The Old Church Slavonic (OCS) UD treebank is based on canonical Old Church Slavonic data from the PROIEL and TOROT treebanks.
The Old Church Slavonic (OCS) UD treebank is based on a selection of canonical Old Church Slavonic data from the PROIEL and TOROT treebanks, which are both maintained at the University of Oslo. The conversion is based on the 20230428 release of the PROIEL and TOROT treebanks available from https://github.com/syntacticus/syntacticus-treebank-data. The original annotators are acknowledged in the files available there. The conversion code was written by Dag Haug and Hanne Eckhoff and is available in the Rubygem proiel-cli, released as part of the PROIEL command-line interface.
The treebank contains the text of the Codex Marianus New Testament translation (parts of the Gospels) from the PROIEL treebank, as well as the Codex Suprasliensis (lives of saints and homilies), the Kiev Missal (liturgy), the Psalterium Sinaiticum and extracts from the Codex Zographensis New Testament manuscript. The original annotation guidelines are available at http://folk.uio.no/daghaug/syntactic_guidelines.pdf.
The data have been automatically converted to the UD scheme by Dag Haug. Thanks to all the original annotators!
Development set: Codex Marianus: John 11; Luke 8, 11, 22, 24; Mark 15; Matthew 26. Codex Zographensis: Mark 14; Matthew 7. Psalterium Sinaiticum: Psalms 76–77, 89, 103–106. Codex Suprasliensis: John Chrysostom, Homily on the resurrection of Lazarus after four days 2; Vita of Artemios (24th March); Vita of Basiliskos; Vita of Basil and Kapiton; Vita of Terentios, Afrikanos, and Pompeos (20th March); Vita of Gregory I the Great (11th March). Kiev Missal: Mass for every day of the year.

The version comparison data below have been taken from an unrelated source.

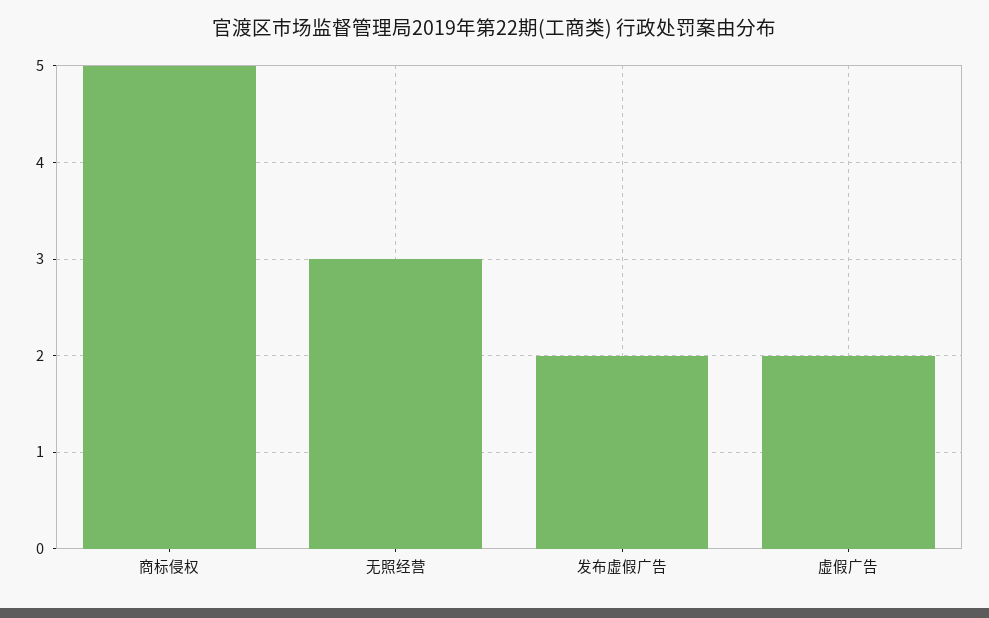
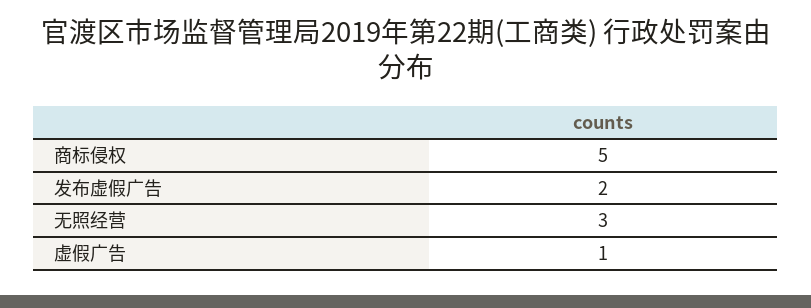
  {
    "商标侵权": 5,
    "无照经营": 3,
    "发布虚假广告": 2,
-   "虚假广告": 2
+   "虚假广告": 1
  }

Test set: Codex Marianus: John 6; Luke 9, 23; Mark 14, 16; Matthew 6. Codex Zographensis: Matthew 6; Mark 15. Psalterium Sinaiticum: Psalms 34–39, 70–73. Codex Suprasliensis: Patriarch Photios, Homily on Palm Sunday; Vita of St. Aninas the Wonderworker; Vita of the 40 Martyrs of Sebasteia. Kiev Missal: On the day of St. Clement.
The training set consists of larger, continuous passages from the same texts (all mss. except Codex Zographensis are annotated in full or nearly in full).
Dag T. T. Haug and Marius L. Jøhndal. 2008. 'Creating a Parallel Treebank of the Old Indo-European Bible Translations'. In Caroline Sporleder and Kiril Ribarov (eds.). Proceedings of the Second Workshop on Language Technology for Cultural Heritage Data (LaTeCH 2008) (2008), pp. 27-34.
Hanne Martine Eckhoff and Aleksandrs Berdičevskis. 2015. 'Linguistics vs. digital editions: The Tromsø Old Russian and OCS Treebank'. Scripta & e-scripta 14–15, pp. 9-25.